Der Unterricht an unserer kleinen Waldorfschule gliedert sich in Haupt- und Fachunterricht. Der Hauptunterricht findet von der ersten bis zur neunten Klasse täglich nach der Stallarbeit während der ersten beiden Schulstunden statt. Das zentrale Unterrichtselement im Hauptunterricht sind die "Epochen". Die KlassenlehrerInnen behandelen dabei ein Stoffgebiet kontinuierlich über mehrere Wochen hinweg.

Die Epochen

Wenn ein Unterrichtsgegenstand über längere Zeit ununterbrochen unterrichtet wird, können sich die SchülerInnen besser damit verbinden und haben genügend Zeit, um die verschiedenen Phasen sinnvollen Lernens zu durchlaufen: vom Wahrnehmen bis zum Verstehen, vom Üben bis zum Verarbeiten.
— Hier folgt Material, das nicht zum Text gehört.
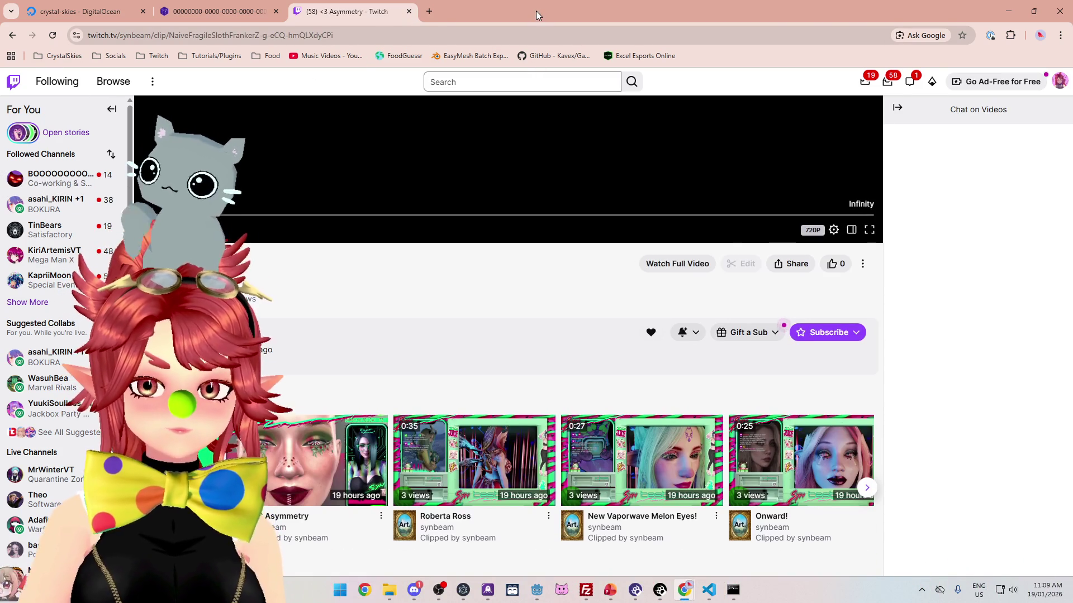
scroll(600, 345, up, 4)
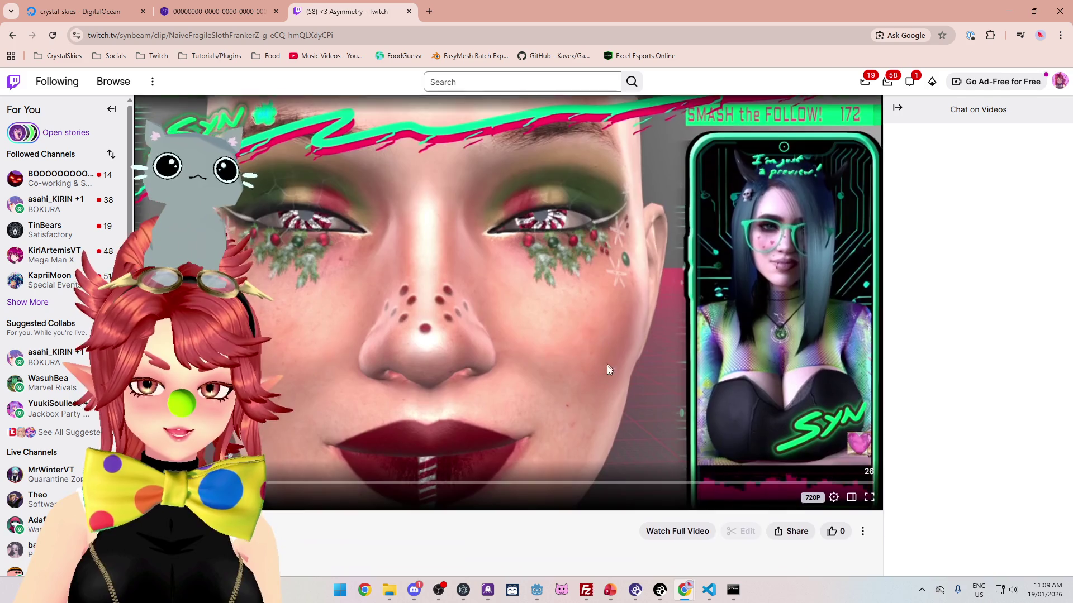
scroll(607, 364, down, 3)
click(511, 430)
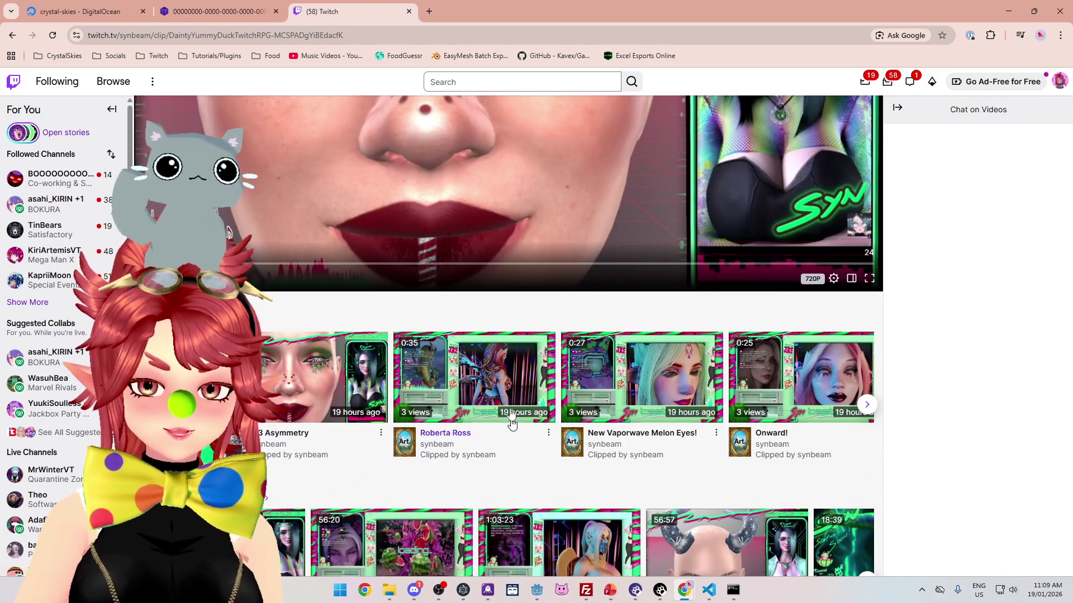
scroll(517, 413, up, 3)
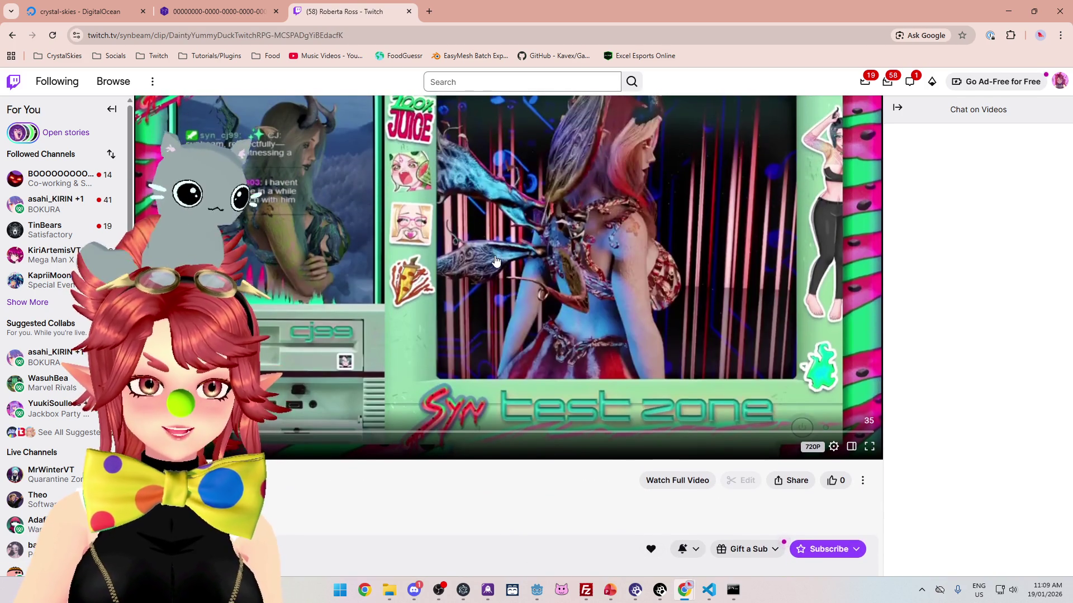
scroll(535, 305, up, 1)
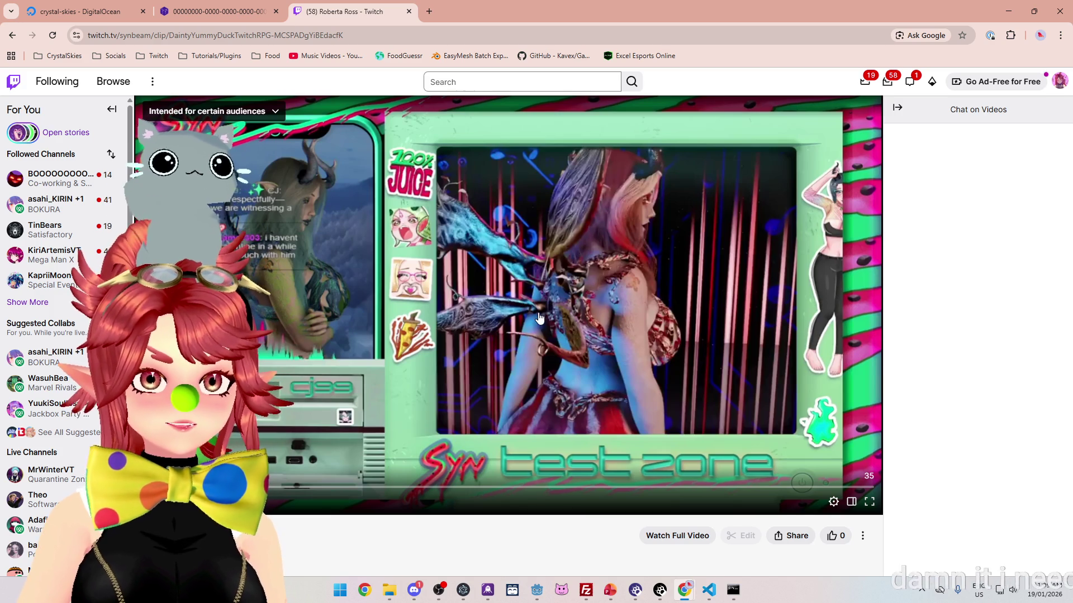
scroll(556, 307, down, 2)
scroll(556, 307, down, 6)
Wir alle kennen den Rat: „Schlaf doch mal drüber!". Dahinter steckt die Erfahrung, dass ein Problem, das in die Nacht hinüber genommen wird, am nächsten Tag ganz anders aussieht oder neue Aspekte zeigt. U.a. wird diese Lebenserfahrung in der Waldorfpädagogik bewusst für die Förderung von Lernvorgängen eingesetzt.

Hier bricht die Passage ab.